**Problem to work on**
Lay out each line of the material below as a numbered list, skipping any blank lines and leaving the pictures out.

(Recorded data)
============================================================

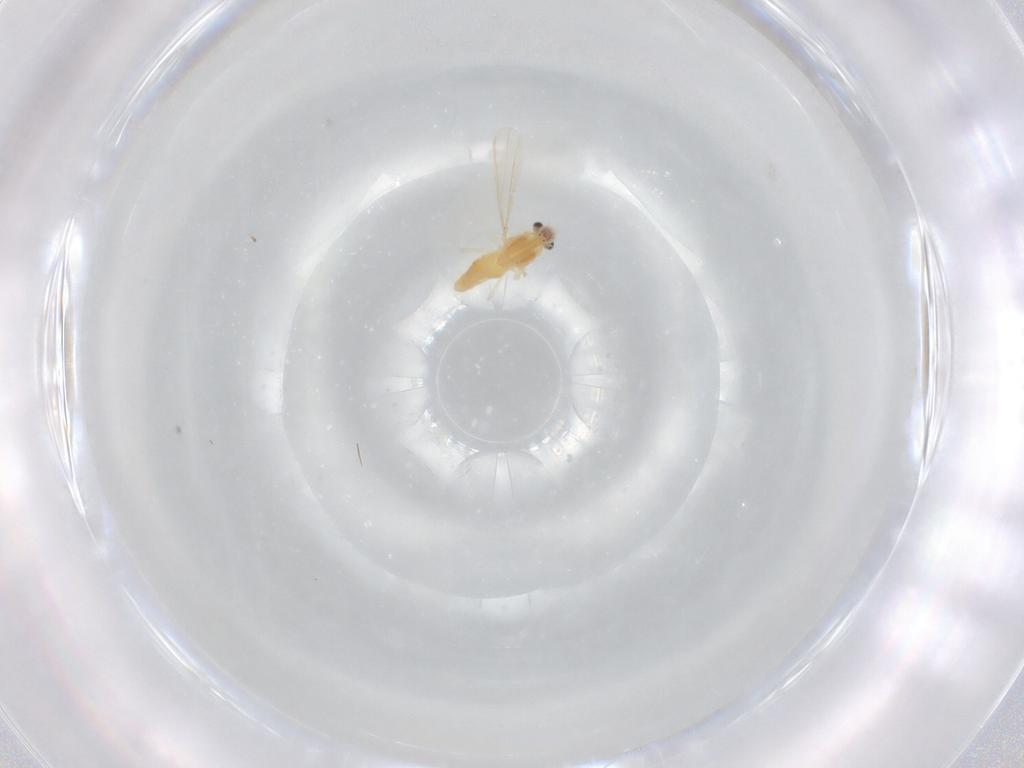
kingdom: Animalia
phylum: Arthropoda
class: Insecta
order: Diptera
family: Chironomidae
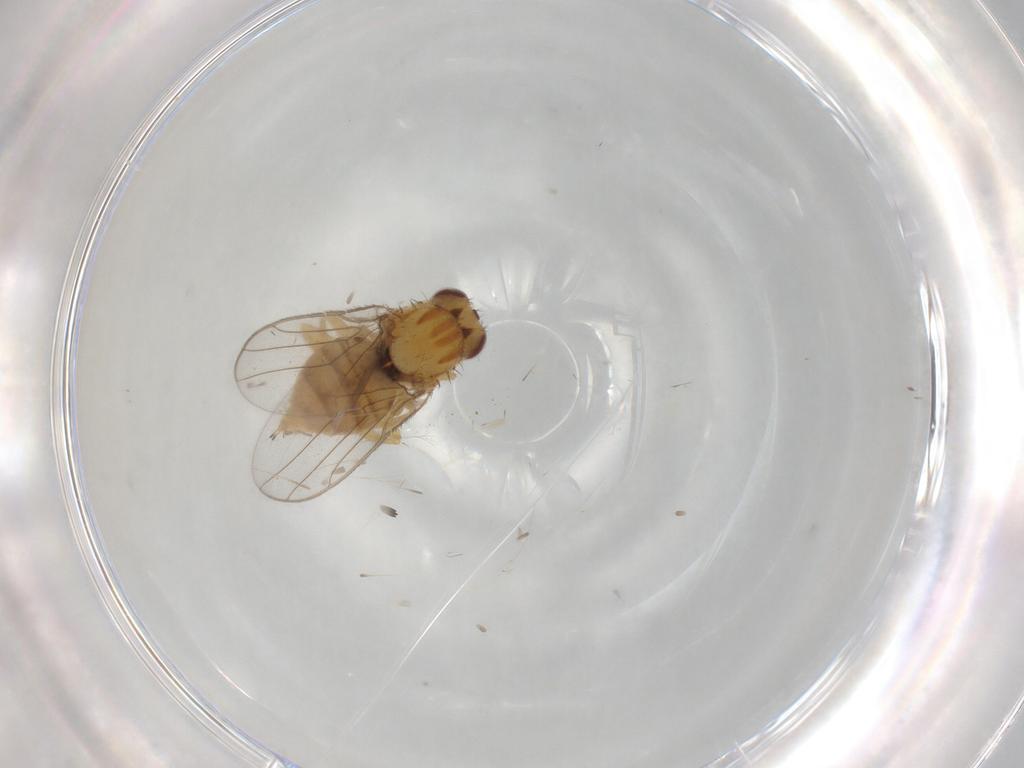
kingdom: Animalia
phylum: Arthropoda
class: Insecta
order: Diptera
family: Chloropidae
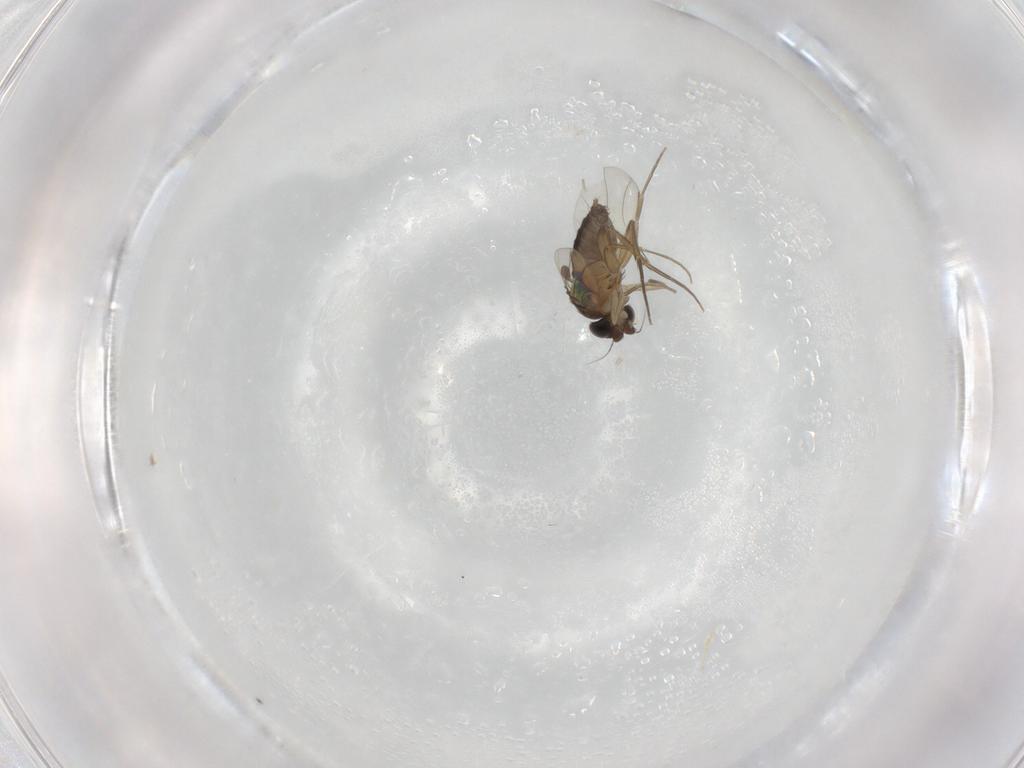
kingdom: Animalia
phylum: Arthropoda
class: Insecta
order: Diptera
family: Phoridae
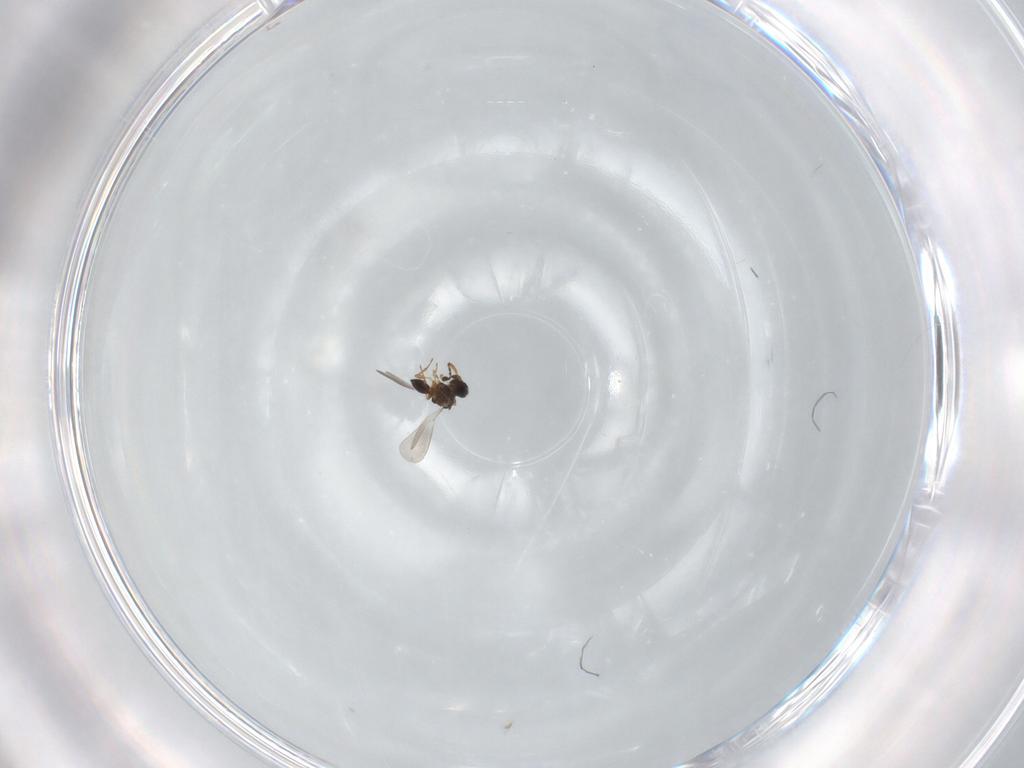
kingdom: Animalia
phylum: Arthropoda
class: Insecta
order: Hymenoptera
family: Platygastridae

============================================================

**Solution to this exercise**
1. kingdom: Animalia
2. phylum: Arthropoda
3. class: Insecta
4. order: Diptera
5. family: Chironomidae
6. kingdom: Animalia
7. phylum: Arthropoda
8. class: Insecta
9. order: Diptera
10. family: Chloropidae
11. kingdom: Animalia
12. phylum: Arthropoda
13. class: Insecta
14. order: Diptera
15. family: Phoridae
16. kingdom: Animalia
17. phylum: Arthropoda
18. class: Insecta
19. order: Hymenoptera
20. family: Platygastridae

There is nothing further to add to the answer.